Japan is in a highly active earthquake zone, Germany is not, and Merkel’s knee-jerk reaction had absolutely no rational basis.
Gamecock said:
“Pls splain to this ‘Merican what ‘the biggest government defeat in history’ means. She lost the vote. But biggest defeat in history??? Are they saying no bill ever lost this big before? What are they saying?”
Basically yes, numerically probably the biggest ever vote against a substantive government measure. For the reason MyBurningEars said – you don’t get to be the government in the UK system unless you’ve more or less got majority support in the House of Commons, so a big government defeat is rare.
There are sometimes big losses on procedural votes, particularly if the opposition springs a surprise when they’re not expecting a vote (some procedural things are usually just nodded through, so the opposition can get a symbolic big victory by calling a surprise vote when there aren’t many government MPs actually present, but it doesn’t mean very much). But that’s very different to a planned vote on a main plank of government policy, especially one that was known to be contentious so everyone was prepared.
To put it in context, other famous ‘big’ losses in recent decades (substantive votes only, ignoring procedural votes) were:
– Cameron, 2016, Sunday Trading, 317–286 (government lost by 31);
– Coalition, 2013, military intervention in Syria, 285–272 (government lost by 13);
– Brown, 2009, Gurkha residence rights, 276–246 (government lost by 30);
– Blair, 2005, detention without charge for suspected terrorists, 291–322 (government lost by 31);
Major, 1994, VAT on domestic fuel, 319–311 (government lost by 8);
Thatcher, 1986, Sunday Trading (again), 282–296 (government lost by 14).
So losing by 230 on a substantive vote is huge. For it to happen on such a major policy issue is enormous.

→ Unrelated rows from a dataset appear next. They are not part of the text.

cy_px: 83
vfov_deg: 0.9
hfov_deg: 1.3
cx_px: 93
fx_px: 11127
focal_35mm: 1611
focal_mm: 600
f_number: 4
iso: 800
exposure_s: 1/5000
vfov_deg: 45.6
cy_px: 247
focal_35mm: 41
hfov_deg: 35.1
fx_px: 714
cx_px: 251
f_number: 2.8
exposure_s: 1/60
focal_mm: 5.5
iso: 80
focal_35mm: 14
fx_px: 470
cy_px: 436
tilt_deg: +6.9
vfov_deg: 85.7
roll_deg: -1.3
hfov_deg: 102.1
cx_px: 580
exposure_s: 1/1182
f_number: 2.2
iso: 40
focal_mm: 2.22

It seems no-one is quite sure whether it is technically the biggest defeat or not. You need to define it carefully – the Labour government lost some votes by a bigger margin in the 1970s, but that was because the government decided not to contest it, so the votes were in the order of 280-0 (bigger margin of loss than May’s, but fewer actual votes against); if the government had voted, they’d still have lost but only by a small margin. But yesterday is still the biggest number of votes against a government proposal.
It also seems no-one knows what the margins were on pre-20th century votes (I don’t know whether this is because the numbers weren’t recorded or just because no-one has bothered to trawl through all the paperwork). I’ve seen mention of Catholic Emancipation, Irish Home Rule and even Walpole’s attempt to replace land taxes with excise duties, which are said to have been big defeats for the government, but no-one seems to have any numbers.

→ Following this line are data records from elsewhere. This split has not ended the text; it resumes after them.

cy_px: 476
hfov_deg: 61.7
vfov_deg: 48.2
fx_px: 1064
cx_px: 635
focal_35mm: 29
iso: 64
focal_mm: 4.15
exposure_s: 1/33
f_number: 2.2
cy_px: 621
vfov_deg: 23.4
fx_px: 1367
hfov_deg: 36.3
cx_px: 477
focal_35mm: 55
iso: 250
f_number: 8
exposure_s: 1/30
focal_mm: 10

It’s probably the biggest known number of votes ever cast against a government measure. It may also be the biggest margin of defeat on a government measure that the government actually voted for. More to the point, it’s an enormous vote against by UK standards.
FIFY
Not really, Henry. Still tens of thousands displaced, trillions of Yen gone from the economy…
I observe that PJF has made two replies , neither to me, since my post.
Nuclear power saves lives. FACT
One was in response to you, john 77. Don’t feel left out.
@ PJF
Oh yeah?
More than a quarter of a million coal miners killed in mining accidents in China, let alone all those killed slowly by silicosis, and you answered me? Where?
I was born in County Durham so I have a reason to care about this.
Thanks for explanation MBE and Richard!
BTW, PJF, you are still a dick.
What was that?
Sorry, I was washing all this blood off my hands.